More detailed description of methods and a few more methods that you can override can be found in the AbstractAdminTool page.

If the tool execution can take a long time, you should try to provide some feedback for the user. Use the log method to show messages. You should also periodically check if the user has aborted the execution. To do this call forceStop method. If returns true, you should abort the execution and return from execute as soon as possible.

Tool context

The execute method receives a Context object as one of its parameters. The context contains objects the tool should modify or inspect. There are many kinds of contexts a tool can use. If the tool modifies topics, then it will probably want to use one of the topic contexts. If it modifies associations then it should use an association context. Depending on what kind of context is used, the context will contain different kinds of objects. You should set the preferred context before invocation of the tool. Best place to do this is in tool constructor. To set the context call setContext method with a new context object. Following table lists some of the more commonly used contexts. Package for all built in contexts is com.gripstudios.applications.wandora.admin.contexts.

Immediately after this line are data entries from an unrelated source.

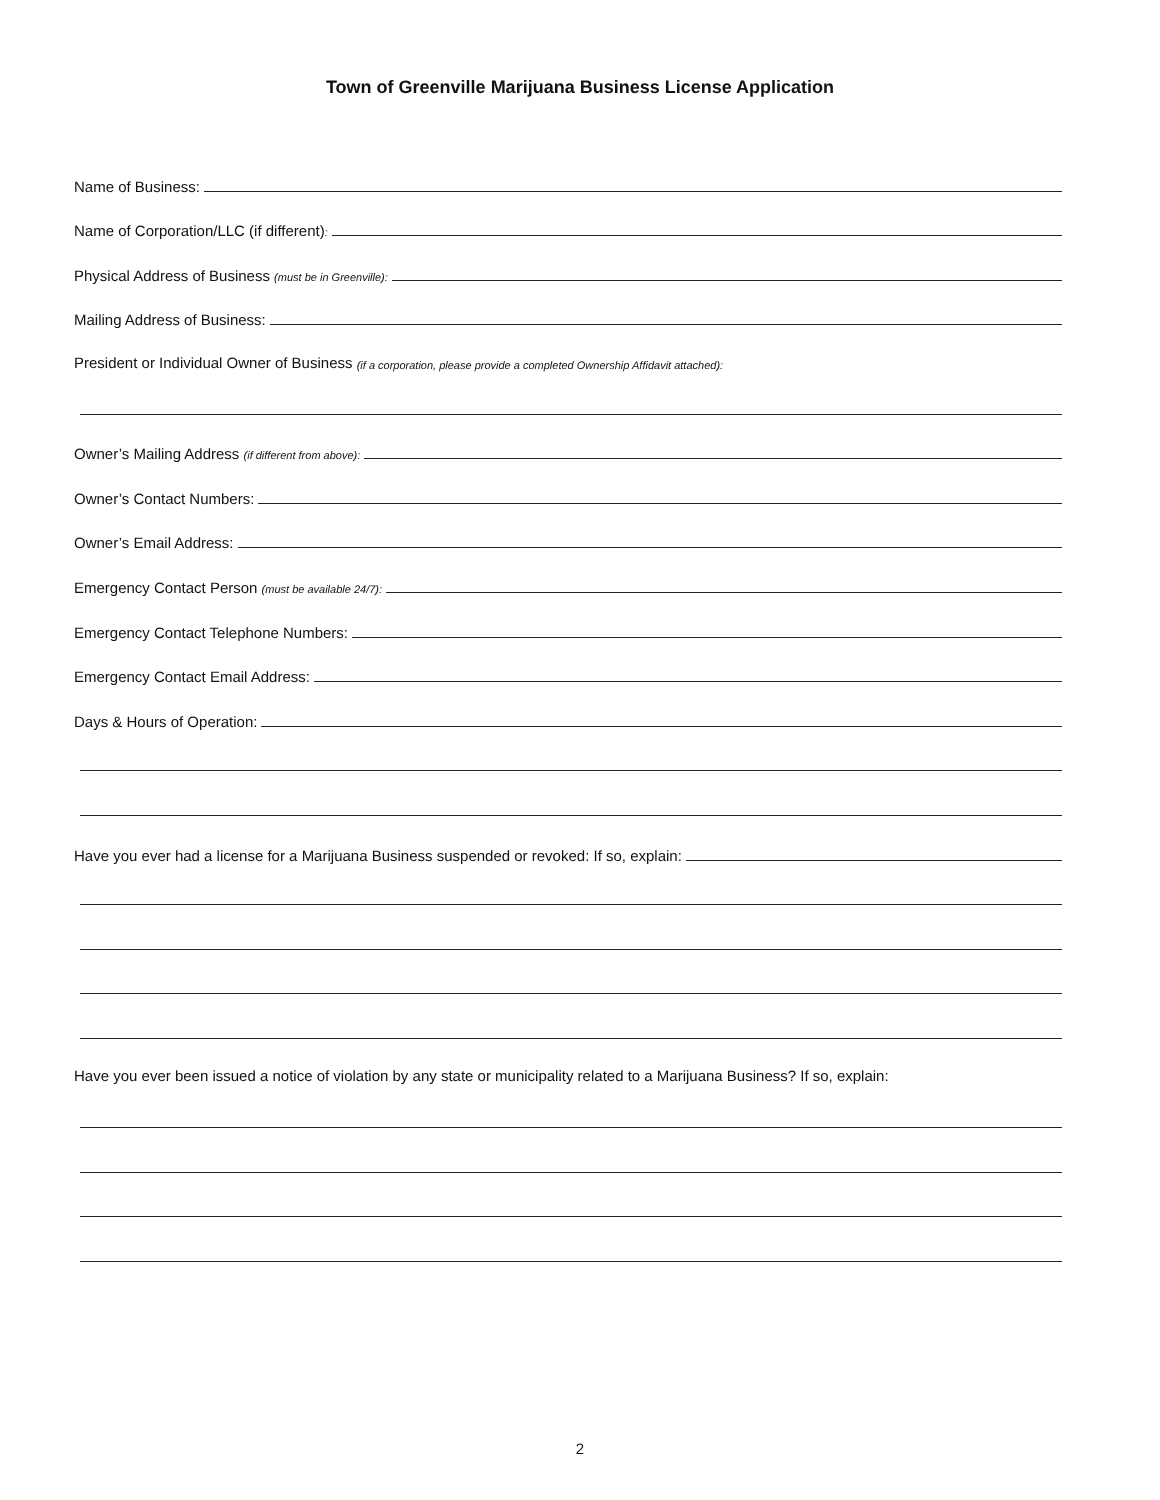Town of Greenville Marijuana Business License Application
Name of Business:
Name of Corporation/LLC (if different):
Physical Address of Business (must be in Greenville):
Mailing Address of Business:
President or Individual Owner of Business (if a corporation, please provide a completed Ownership Affidavit attached):
Owner’s Mailing Address (if different from above):
Owner’s Contact Numbers:
Owner’s Email Address:
Emergency Contact Person (must be available 24/7):
Emergency Contact Telephone Numbers:
Emergency Contact Email Address:
Days & Hours of Operation:
Have you ever had a license for a Marijuana Business suspended or revoked: If so, explain:
Have you ever been issued a notice of violation by any state or municipality related to a Marijuana Business? If so, explain:
2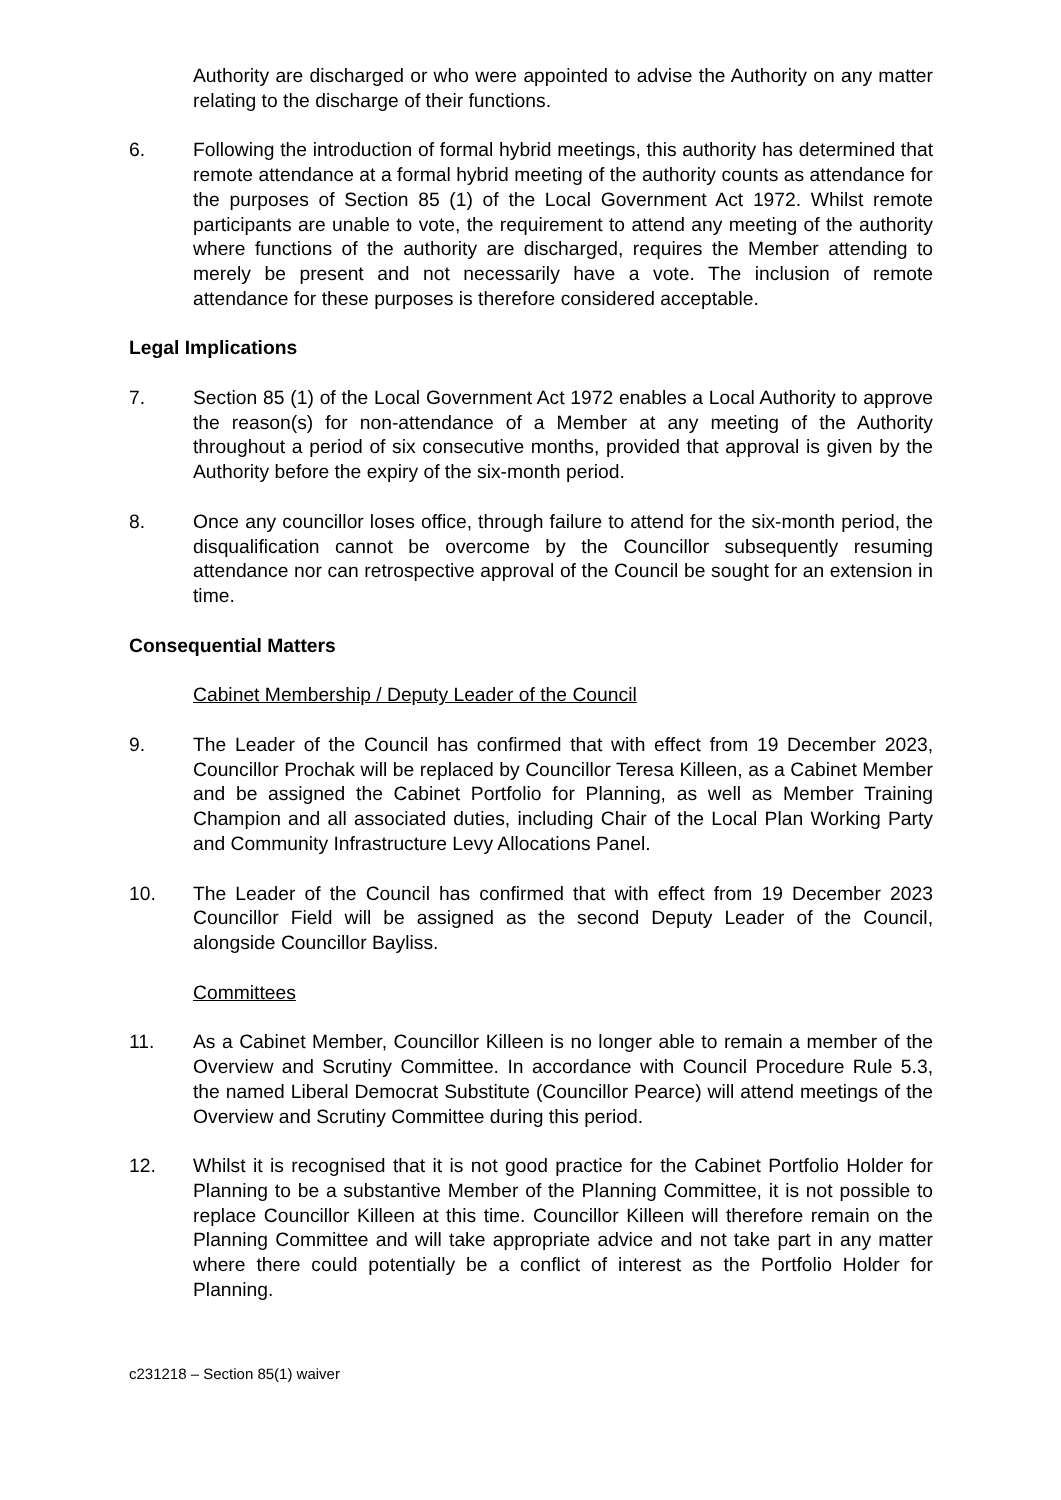Authority are discharged or who were appointed to advise the Authority on any matter relating to the discharge of their functions.
6. Following the introduction of formal hybrid meetings, this authority has determined that remote attendance at a formal hybrid meeting of the authority counts as attendance for the purposes of Section 85 (1) of the Local Government Act 1972. Whilst remote participants are unable to vote, the requirement to attend any meeting of the authority where functions of the authority are discharged, requires the Member attending to merely be present and not necessarily have a vote. The inclusion of remote attendance for these purposes is therefore considered acceptable.
Legal Implications
7. Section 85 (1) of the Local Government Act 1972 enables a Local Authority to approve the reason(s) for non-attendance of a Member at any meeting of the Authority throughout a period of six consecutive months, provided that approval is given by the Authority before the expiry of the six-month period.
8. Once any councillor loses office, through failure to attend for the six-month period, the disqualification cannot be overcome by the Councillor subsequently resuming attendance nor can retrospective approval of the Council be sought for an extension in time.
Consequential Matters
Cabinet Membership / Deputy Leader of the Council
9. The Leader of the Council has confirmed that with effect from 19 December 2023, Councillor Prochak will be replaced by Councillor Teresa Killeen, as a Cabinet Member and be assigned the Cabinet Portfolio for Planning, as well as Member Training Champion and all associated duties, including Chair of the Local Plan Working Party and Community Infrastructure Levy Allocations Panel.
10. The Leader of the Council has confirmed that with effect from 19 December 2023 Councillor Field will be assigned as the second Deputy Leader of the Council, alongside Councillor Bayliss.
Committees
11. As a Cabinet Member, Councillor Killeen is no longer able to remain a member of the Overview and Scrutiny Committee. In accordance with Council Procedure Rule 5.3, the named Liberal Democrat Substitute (Councillor Pearce) will attend meetings of the Overview and Scrutiny Committee during this period.
12. Whilst it is recognised that it is not good practice for the Cabinet Portfolio Holder for Planning to be a substantive Member of the Planning Committee, it is not possible to replace Councillor Killeen at this time. Councillor Killeen will therefore remain on the Planning Committee and will take appropriate advice and not take part in any matter where there could potentially be a conflict of interest as the Portfolio Holder for Planning.
c231218 – Section 85(1) waiver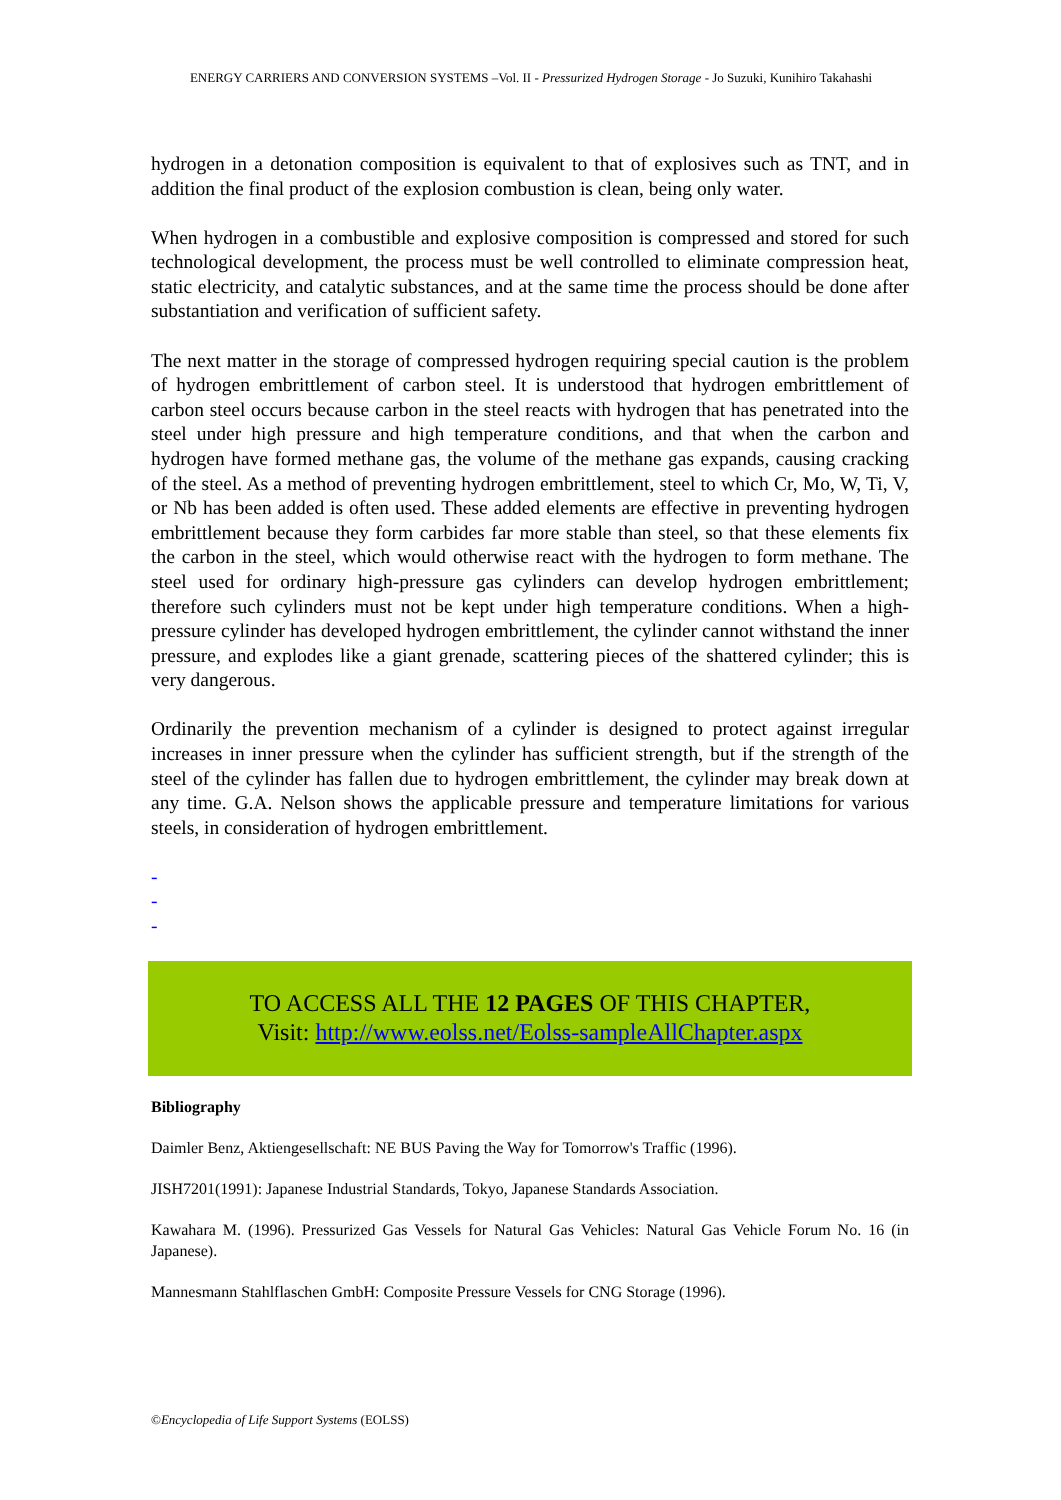ENERGY CARRIERS AND CONVERSION SYSTEMS –Vol. II - Pressurized Hydrogen Storage - Jo Suzuki, Kunihiro Takahashi
hydrogen in a detonation composition is equivalent to that of explosives such as TNT, and in addition the final product of the explosion combustion is clean, being only water.
When hydrogen in a combustible and explosive composition is compressed and stored for such technological development, the process must be well controlled to eliminate compression heat, static electricity, and catalytic substances, and at the same time the process should be done after substantiation and verification of sufficient safety.
The next matter in the storage of compressed hydrogen requiring special caution is the problem of hydrogen embrittlement of carbon steel. It is understood that hydrogen embrittlement of carbon steel occurs because carbon in the steel reacts with hydrogen that has penetrated into the steel under high pressure and high temperature conditions, and that when the carbon and hydrogen have formed methane gas, the volume of the methane gas expands, causing cracking of the steel. As a method of preventing hydrogen embrittlement, steel to which Cr, Mo, W, Ti, V, or Nb has been added is often used. These added elements are effective in preventing hydrogen embrittlement because they form carbides far more stable than steel, so that these elements fix the carbon in the steel, which would otherwise react with the hydrogen to form methane. The steel used for ordinary high-pressure gas cylinders can develop hydrogen embrittlement; therefore such cylinders must not be kept under high temperature conditions. When a high-pressure cylinder has developed hydrogen embrittlement, the cylinder cannot withstand the inner pressure, and explodes like a giant grenade, scattering pieces of the shattered cylinder; this is very dangerous.
Ordinarily the prevention mechanism of a cylinder is designed to protect against irregular increases in inner pressure when the cylinder has sufficient strength, but if the strength of the steel of the cylinder has fallen due to hydrogen embrittlement, the cylinder may break down at any time. G.A. Nelson shows the applicable pressure and temperature limitations for various steels, in consideration of hydrogen embrittlement.
-
-
-
TO ACCESS ALL THE 12 PAGES OF THIS CHAPTER,
Visit: http://www.eolss.net/Eolss-sampleAllChapter.aspx
Bibliography
Daimler Benz, Aktiengesellschaft: NE BUS Paving the Way for Tomorrow's Traffic (1996).
JISH7201(1991): Japanese Industrial Standards, Tokyo, Japanese Standards Association.
Kawahara M. (1996). Pressurized Gas Vessels for Natural Gas Vehicles: Natural Gas Vehicle Forum No. 16 (in Japanese).
Mannesmann Stahlflaschen GmbH: Composite Pressure Vessels for CNG Storage (1996).
©Encyclopedia of Life Support Systems (EOLSS)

Context object Description
LayeredTopicContext The default context of AbstractAdminTool. The context objects of this context are topics, LayeredTopics to be more specific. If user has selected some topics from a table, context will be those selected topics. It can also be the topic that is currently open or a selected topic in the topic tree. Most of the time this is exactly what the user would expect it to be.
TopicContext Same as LayeredTopicContext but context objects are not topics of the currently selected layer. They will always be Topic objects but might be any implementation of that class. In some cases you want to perform an action specifically on topics of the selected layer in which case you should use this context.
ApplicationContext This context always contains the currently open topic. It will be a LayeredTopic.
AssociationContext This context returns the selected associations in an association table or the associations of the selected topics or the current topic.